### RECORDS

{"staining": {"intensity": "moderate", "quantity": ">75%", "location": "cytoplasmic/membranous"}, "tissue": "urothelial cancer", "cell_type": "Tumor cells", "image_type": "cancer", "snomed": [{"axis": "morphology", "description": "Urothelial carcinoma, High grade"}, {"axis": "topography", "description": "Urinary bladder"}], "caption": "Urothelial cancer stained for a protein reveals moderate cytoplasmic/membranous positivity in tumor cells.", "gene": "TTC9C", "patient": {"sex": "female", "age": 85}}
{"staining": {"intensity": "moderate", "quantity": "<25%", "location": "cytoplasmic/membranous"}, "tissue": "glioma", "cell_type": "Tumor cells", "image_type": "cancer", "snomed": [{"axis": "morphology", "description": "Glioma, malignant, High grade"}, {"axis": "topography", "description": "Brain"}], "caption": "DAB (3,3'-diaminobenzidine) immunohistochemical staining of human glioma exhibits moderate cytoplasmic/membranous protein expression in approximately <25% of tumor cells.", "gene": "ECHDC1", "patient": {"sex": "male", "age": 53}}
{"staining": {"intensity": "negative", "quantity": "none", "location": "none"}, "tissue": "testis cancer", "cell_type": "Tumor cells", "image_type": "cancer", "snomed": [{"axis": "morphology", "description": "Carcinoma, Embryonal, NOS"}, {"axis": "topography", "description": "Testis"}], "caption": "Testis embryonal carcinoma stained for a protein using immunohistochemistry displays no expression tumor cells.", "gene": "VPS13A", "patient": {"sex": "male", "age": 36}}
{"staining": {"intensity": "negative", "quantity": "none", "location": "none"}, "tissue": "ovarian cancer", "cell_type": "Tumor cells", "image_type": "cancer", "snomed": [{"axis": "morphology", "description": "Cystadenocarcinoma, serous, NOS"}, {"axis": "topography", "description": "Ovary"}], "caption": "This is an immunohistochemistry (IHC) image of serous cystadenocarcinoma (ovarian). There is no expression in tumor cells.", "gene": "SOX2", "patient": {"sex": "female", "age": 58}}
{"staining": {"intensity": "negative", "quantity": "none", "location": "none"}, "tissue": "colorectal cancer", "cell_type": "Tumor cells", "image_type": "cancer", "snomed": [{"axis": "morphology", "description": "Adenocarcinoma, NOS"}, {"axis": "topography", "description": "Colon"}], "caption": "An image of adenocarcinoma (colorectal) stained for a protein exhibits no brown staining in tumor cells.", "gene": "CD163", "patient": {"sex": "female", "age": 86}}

######

WHAT IS REQUIRED: A word-for-word copy of all the material is the required answer.

REPLY TO THE EXERCISE:
{"staining": {"intensity": "moderate", "quantity": ">75%", "location": "cytoplasmic/membranous"}, "tissue": "urothelial cancer", "cell_type": "Tumor cells", "image_type": "cancer", "snomed": [{"axis": "morphology", "description": "Urothelial carcinoma, High grade"}, {"axis": "topography", "description": "Urinary bladder"}], "caption": "Urothelial cancer stained for a protein reveals moderate cytoplasmic/membranous positivity in tumor cells.", "gene": "TTC9C", "patient": {"sex": "female", "age": 85}}
{"staining": {"intensity": "moderate", "quantity": "<25%", "location": "cytoplasmic/membranous"}, "tissue": "glioma", "cell_type": "Tumor cells", "image_type": "cancer", "snomed": [{"axis": "morphology", "description": "Glioma, malignant, High grade"}, {"axis": "topography", "description": "Brain"}], "caption": "DAB (3,3'-diaminobenzidine) immunohistochemical staining of human glioma exhibits moderate cytoplasmic/membranous protein expression in approximately <25% of tumor cells.", "gene": "ECHDC1", "patient": {"sex": "male", "age": 53}}
{"staining": {"intensity": "negative", "quantity": "none", "location": "none"}, "tissue": "testis cancer", "cell_type": "Tumor cells", "image_type": "cancer", "snomed": [{"axis": "morphology", "description": "Carcinoma, Embryonal, NOS"}, {"axis": "topography", "description": "Testis"}], "caption": "Testis embryonal carcinoma stained for a protein using immunohistochemistry displays no expression tumor cells.", "gene": "VPS13A", "patient": {"sex": "male", "age": 36}}
{"staining": {"intensity": "negative", "quantity": "none", "location": "none"}, "tissue": "ovarian cancer", "cell_type": "Tumor cells", "image_type": "cancer", "snomed": [{"axis": "morphology", "description": "Cystadenocarcinoma, serous, NOS"}, {"axis": "topography", "description": "Ovary"}], "caption": "This is an immunohistochemistry (IHC) image of serous cystadenocarcinoma (ovarian). There is no expression in tumor cells.", "gene": "SOX2", "patient": {"sex": "female", "age": 58}}
{"staining": {"intensity": "negative", "quantity": "none", "location": "none"}, "tissue": "colorectal cancer", "cell_type": "Tumor cells", "image_type": "cancer", "snomed": [{"axis": "morphology", "description": "Adenocarcinoma, NOS"}, {"axis": "topography", "description": "Colon"}], "caption": "An image of adenocarcinoma (colorectal) stained for a protein exhibits no brown staining in tumor cells.", "gene": "CD163", "patient": {"sex": "female", "age": 86}}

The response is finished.